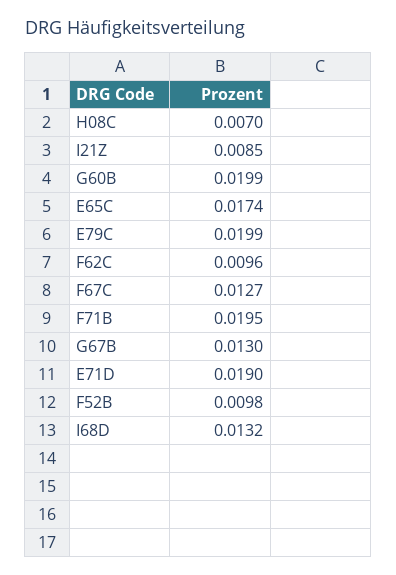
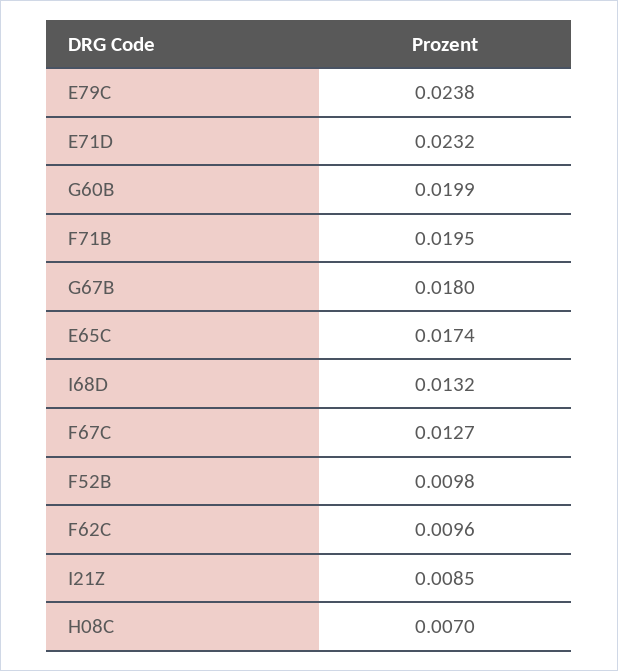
  {
    "H08C": 0.007,
    "I21Z": 0.0085,
    "G60B": 0.0199,
    "E65C": 0.0174,
-   "E79C": 0.0199,
+   "E79C": 0.0238,
    "F62C": 0.0096,
    "F67C": 0.0127,
    "F71B": 0.0195,
-   "G67B": 0.013,
+   "G67B": 0.018,
-   "E71D": 0.019,
+   "E71D": 0.0232,
    "F52B": 0.0098,
    "I68D": 0.0132
  }

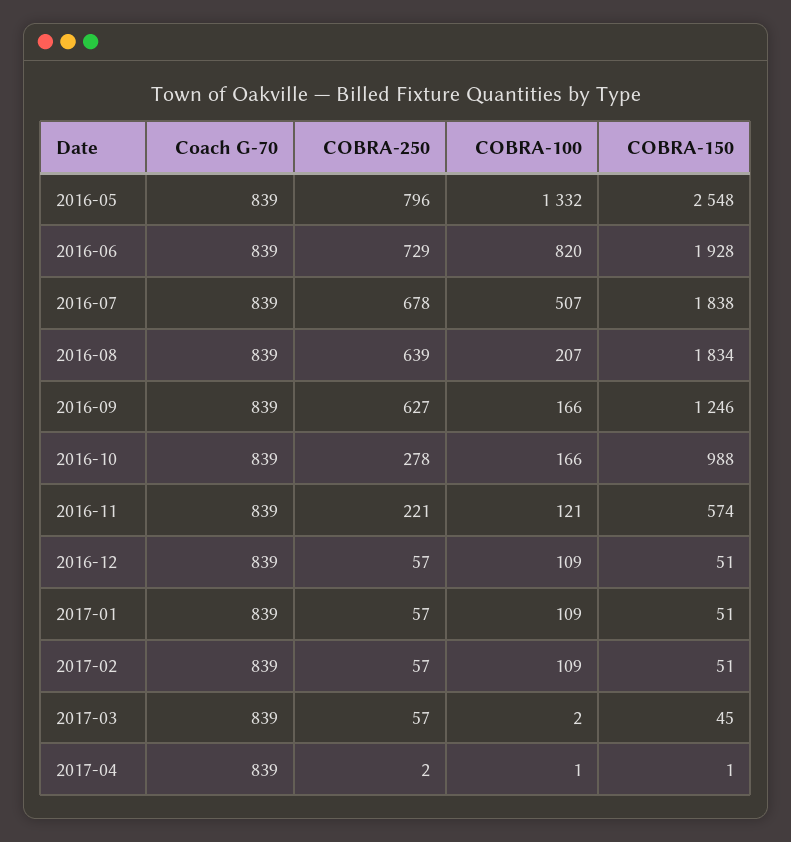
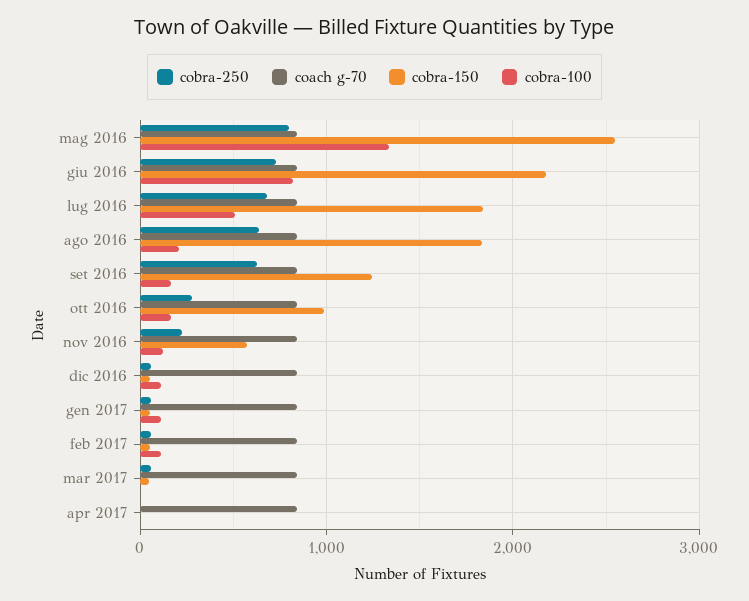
  {
    "Coach G-70": {
      "2016-05": 839,
      "2016-06": 839,
      "2016-07": 839,
      "2016-08": 839,
      "2016-09": 839,
      "2016-10": 839,
      "2016-11": 839,
      "2016-12": 839,
      "2017-01": 839,
      "2017-02": 839,
      "2017-03": 839,
      "2017-04": 839
    },
    "COBRA-250": {
      "2016-05": 796,
      "2016-06": 729,
      "2016-07": 678,
      "2016-08": 639,
      "2016-09": 627,
      "2016-10": 278,
      "2016-11": 221,
      "2016-12": 57,
      "2017-01": 57,
      "2017-02": 57,
      "2017-03": 57,
      "2017-04": 2
    },
    "COBRA-100": {
      "2016-05": 1332,
      "2016-06": 820,
      "2016-07": 507,
      "2016-08": 207,
      "2016-09": 166,
      "2016-10": 166,
      "2016-11": 121,
      "2016-12": 109,
      "2017-01": 109,
      "2017-02": 109,
      "2017-03": 2,
      "2017-04": 1
    },
    "COBRA-150": {
      "2016-05": 2548,
-     "2016-06": 1928,
+     "2016-06": 2200,
      "2016-07": 1838,
      "2016-08": 1834,
      "2016-09": 1246,
      "2016-10": 988,
      "2016-11": 574,
      "2016-12": 51,
      "2017-01": 51,
      "2017-02": 51,
      "2017-03": 45,
      "2017-04": 1
    }
  }

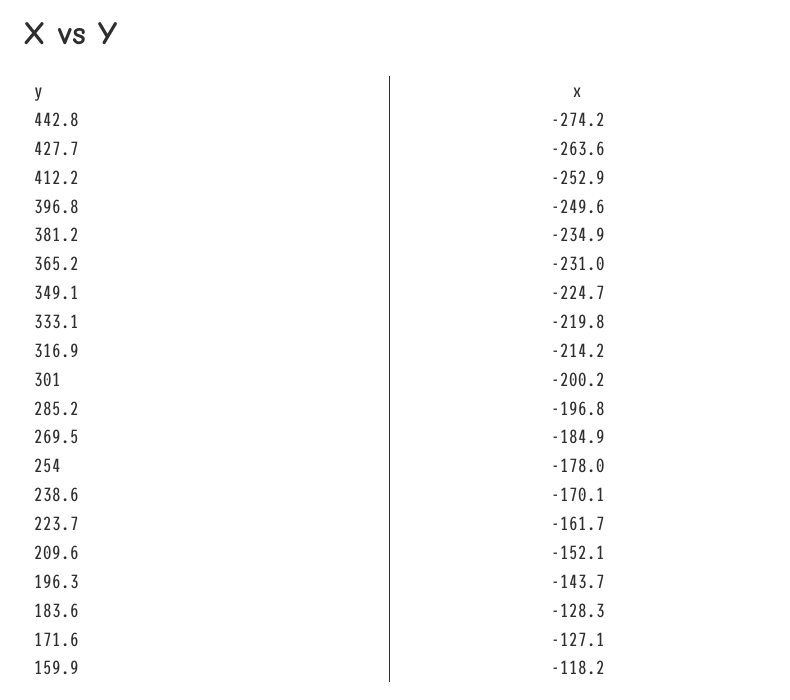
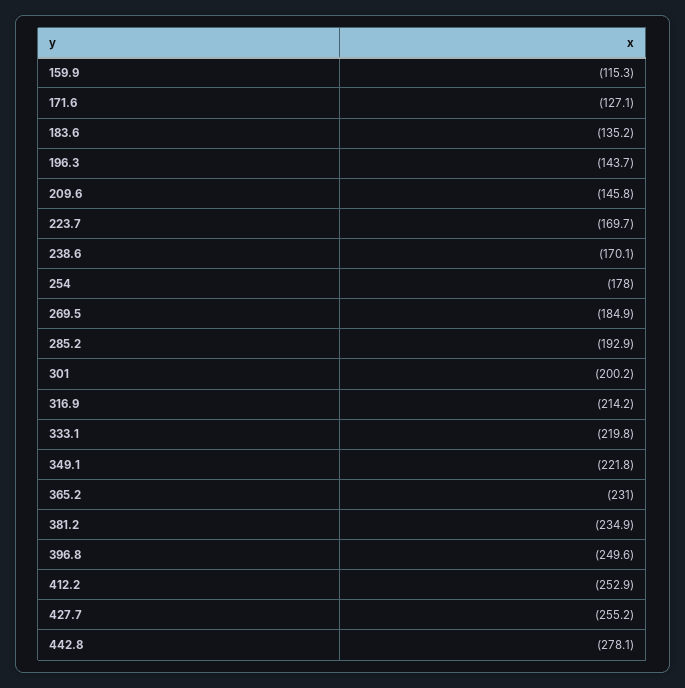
  {
-   "442.8": -274.2,
+   "442.8": -278.1,
-   "427.7": -263.6,
+   "427.7": -255.2,
    "412.2": -252.9,
    "396.8": -249.6,
    "381.2": -234.9,
    "365.2": -231,
-   "349.1": -224.7,
+   "349.1": -221.8,
    "333.1": -219.8,
    "316.9": -214.2,
    "301": -200.2,
-   "285.2": -196.8,
+   "285.2": -192.9,
    "269.5": -184.9,
    "254": -178,
    "238.6": -170.1,
-   "223.7": -161.7,
+   "223.7": -169.7,
-   "209.6": -152.1,
+   "209.6": -145.8,
    "196.3": -143.7,
-   "183.6": -128.3,
+   "183.6": -135.2,
    "171.6": -127.1,
-   "159.9": -118.2
+   "159.9": -115.3
  }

......

▶ [WHAT NEEDS TO BE DONE] Images are to be omitted; everything else in the records is to be transcribed exactly.

▶ [EXPECTED OUTPUT]
  {
    "H08C": 0.007,
    "I21Z": 0.0085,
    "G60B": 0.0199,
    "E65C": 0.0174,
-   "E79C": 0.0199,
+   "E79C": 0.0238,
    "F62C": 0.0096,
    "F67C": 0.0127,
    "F71B": 0.0195,
-   "G67B": 0.013,
+   "G67B": 0.018,
-   "E71D": 0.019,
+   "E71D": 0.0232,
    "F52B": 0.0098,
    "I68D": 0.0132
  }

  {
    "Coach G-70": {
      "2016-05": 839,
      "2016-06": 839,
      "2016-07": 839,
      "2016-08": 839,
      "2016-09": 839,
      "2016-10": 839,
      "2016-11": 839,
      "2016-12": 839,
      "2017-01": 839,
      "2017-02": 839,
      "2017-03": 839,
      "2017-04": 839
    },
    "COBRA-250": {
      "2016-05": 796,
      "2016-06": 729,
      "2016-07": 678,
      "2016-08": 639,
      "2016-09": 627,
      "2016-10": 278,
      "2016-11": 221,
      "2016-12": 57,
      "2017-01": 57,
      "2017-02": 57,
      "2017-03": 57,
      "2017-04": 2
    },
    "COBRA-100": {
      "2016-05": 1332,
      "2016-06": 820,
      "2016-07": 507,
      "2016-08": 207,
      "2016-09": 166,
      "2016-10": 166,
      "2016-11": 121,
      "2016-12": 109,
      "2017-01": 109,
      "2017-02": 109,
      "2017-03": 2,
      "2017-04": 1
    },
    "COBRA-150": {
      "2016-05": 2548,
-     "2016-06": 1928,
+     "2016-06": 2200,
      "2016-07": 1838,
      "2016-08": 1834,
      "2016-09": 1246,
      "2016-10": 988,
      "2016-11": 574,
      "2016-12": 51,
      "2017-01": 51,
      "2017-02": 51,
      "2017-03": 45,
      "2017-04": 1
    }
  }

  {
-   "442.8": -274.2,
+   "442.8": -278.1,
-   "427.7": -263.6,
+   "427.7": -255.2,
    "412.2": -252.9,
    "396.8": -249.6,
    "381.2": -234.9,
    "365.2": -231,
-   "349.1": -224.7,
+   "349.1": -221.8,
    "333.1": -219.8,
    "316.9": -214.2,
    "301": -200.2,
-   "285.2": -196.8,
+   "285.2": -192.9,
    "269.5": -184.9,
    "254": -178,
    "238.6": -170.1,
-   "223.7": -161.7,
+   "223.7": -169.7,
-   "209.6": -152.1,
+   "209.6": -145.8,
    "196.3": -143.7,
-   "183.6": -128.3,
+   "183.6": -135.2,
    "171.6": -127.1,
-   "159.9": -118.2
+   "159.9": -115.3
  }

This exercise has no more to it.